[Start of Attachment]

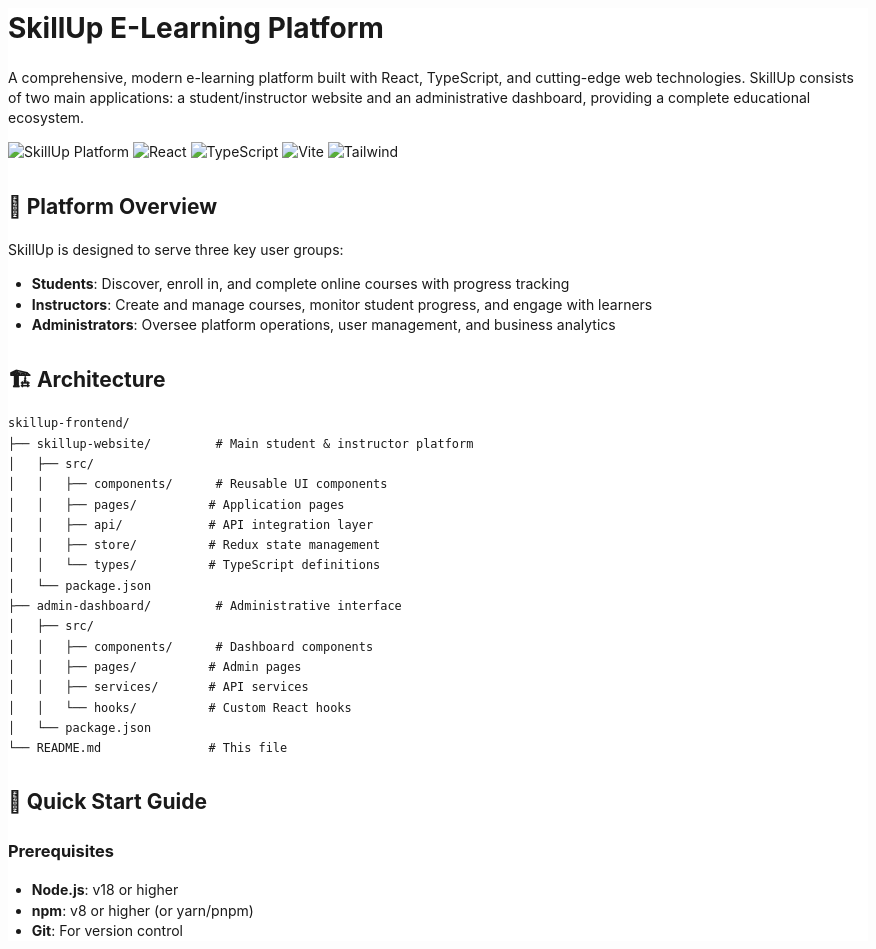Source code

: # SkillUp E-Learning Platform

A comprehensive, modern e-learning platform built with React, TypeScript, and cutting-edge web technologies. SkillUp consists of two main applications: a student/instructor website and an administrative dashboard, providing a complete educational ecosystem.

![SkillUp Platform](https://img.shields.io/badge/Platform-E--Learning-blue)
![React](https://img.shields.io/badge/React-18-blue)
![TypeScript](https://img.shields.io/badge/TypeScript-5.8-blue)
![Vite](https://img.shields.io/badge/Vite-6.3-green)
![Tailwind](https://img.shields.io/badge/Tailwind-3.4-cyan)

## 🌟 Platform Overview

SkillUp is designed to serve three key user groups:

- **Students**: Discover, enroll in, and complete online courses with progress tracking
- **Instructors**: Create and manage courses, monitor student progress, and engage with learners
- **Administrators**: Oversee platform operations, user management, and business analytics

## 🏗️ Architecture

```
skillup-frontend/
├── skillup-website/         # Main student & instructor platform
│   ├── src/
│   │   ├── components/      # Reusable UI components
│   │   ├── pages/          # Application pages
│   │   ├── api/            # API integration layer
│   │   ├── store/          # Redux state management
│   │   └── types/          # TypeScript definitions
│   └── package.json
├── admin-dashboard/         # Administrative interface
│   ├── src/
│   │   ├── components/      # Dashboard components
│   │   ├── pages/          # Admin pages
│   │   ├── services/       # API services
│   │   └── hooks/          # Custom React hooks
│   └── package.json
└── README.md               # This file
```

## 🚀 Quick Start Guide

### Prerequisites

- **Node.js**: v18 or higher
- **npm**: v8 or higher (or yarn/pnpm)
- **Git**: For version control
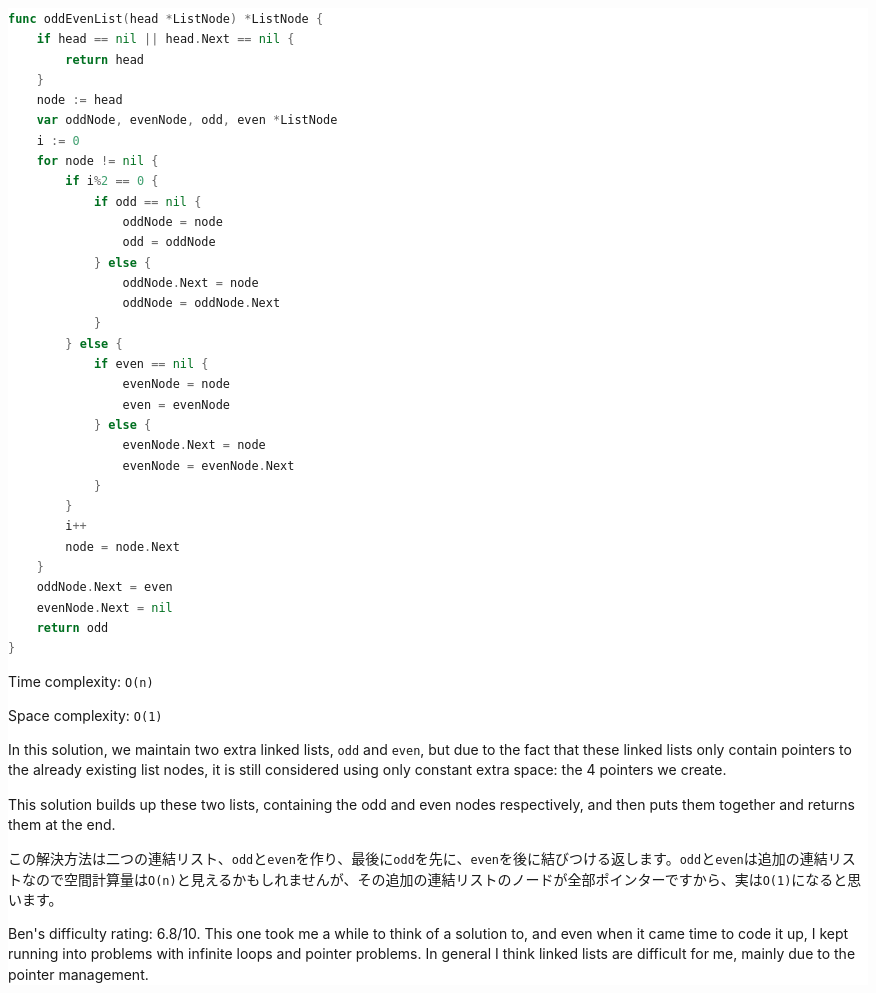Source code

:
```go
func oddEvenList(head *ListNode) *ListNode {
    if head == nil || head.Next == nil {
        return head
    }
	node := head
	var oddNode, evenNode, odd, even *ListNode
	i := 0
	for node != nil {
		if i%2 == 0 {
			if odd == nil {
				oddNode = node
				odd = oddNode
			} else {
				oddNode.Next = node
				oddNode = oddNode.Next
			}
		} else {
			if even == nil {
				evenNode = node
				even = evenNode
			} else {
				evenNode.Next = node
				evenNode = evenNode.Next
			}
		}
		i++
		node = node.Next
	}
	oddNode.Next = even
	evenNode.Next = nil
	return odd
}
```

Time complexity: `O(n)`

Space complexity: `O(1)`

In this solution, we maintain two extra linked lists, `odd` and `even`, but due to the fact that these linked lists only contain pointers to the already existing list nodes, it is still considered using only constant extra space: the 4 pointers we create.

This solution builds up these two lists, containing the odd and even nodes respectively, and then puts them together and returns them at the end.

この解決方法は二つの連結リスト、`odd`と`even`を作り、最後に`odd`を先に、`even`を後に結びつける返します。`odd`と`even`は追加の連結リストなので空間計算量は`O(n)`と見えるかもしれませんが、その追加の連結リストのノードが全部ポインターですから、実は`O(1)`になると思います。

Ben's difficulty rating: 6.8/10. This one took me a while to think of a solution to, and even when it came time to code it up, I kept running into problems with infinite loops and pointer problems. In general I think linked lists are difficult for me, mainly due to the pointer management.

[End of Attachment]

## Brief
Search the records for the word "https". Copy each line where it appears.

## Output below
![SkillUp Platform](https://img.shields.io/badge/Platform-E--Learning-blue)
![React](https://img.shields.io/badge/React-18-blue)
![TypeScript](https://img.shields.io/badge/TypeScript-5.8-blue)
![Vite](https://img.shields.io/badge/Vite-6.3-green)
![Tailwind](https://img.shields.io/badge/Tailwind-3.4-cyan)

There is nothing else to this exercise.